Write out nothing but the lines from the first line of the entries below through the line with "unlock your full potential."; no pictures go in.

-*-*-

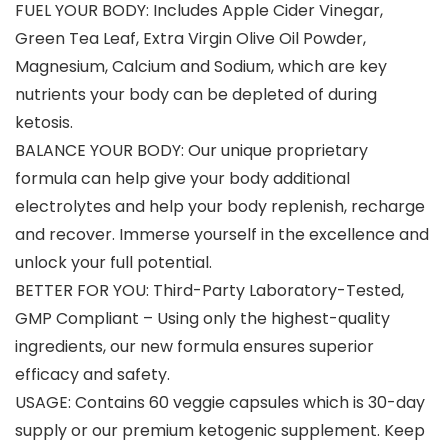
FUEL YOUR BODY: Includes Apple Cider Vinegar,
Green Tea Leaf, Extra Virgin Olive Oil Powder,
Magnesium, Calcium and Sodium, which are key
nutrients your body can be depleted of during
ketosis.
BALANCE YOUR BODY: Our unique proprietary
formula can help give your body additional
electrolytes and help your body replenish, recharge
and recover. Immerse yourself in the excellence and
unlock your full potential.
BETTER FOR YOU: Third-Party Laboratory-Tested,
GMP Compliant – Using only the highest-quality
ingredients, our new formula ensures superior
efficacy and safety.
USAGE: Contains 60 veggie capsules which is 30-day
supply or our premium ketogenic supplement. Keep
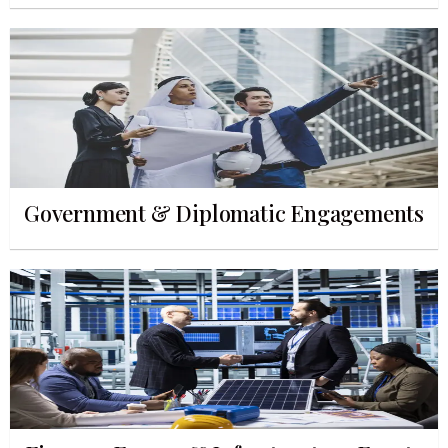
Government & Diplomatic Engagements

-*-*-

* [ANSWER]:
FUEL YOUR BODY: Includes Apple Cider Vinegar,
Green Tea Leaf, Extra Virgin Olive Oil Powder,
Magnesium, Calcium and Sodium, which are key
nutrients your body can be depleted of during
ketosis.
BALANCE YOUR BODY: Our unique proprietary
formula can help give your body additional
electrolytes and help your body replenish, recharge
and recover. Immerse yourself in the excellence and
unlock your full potential.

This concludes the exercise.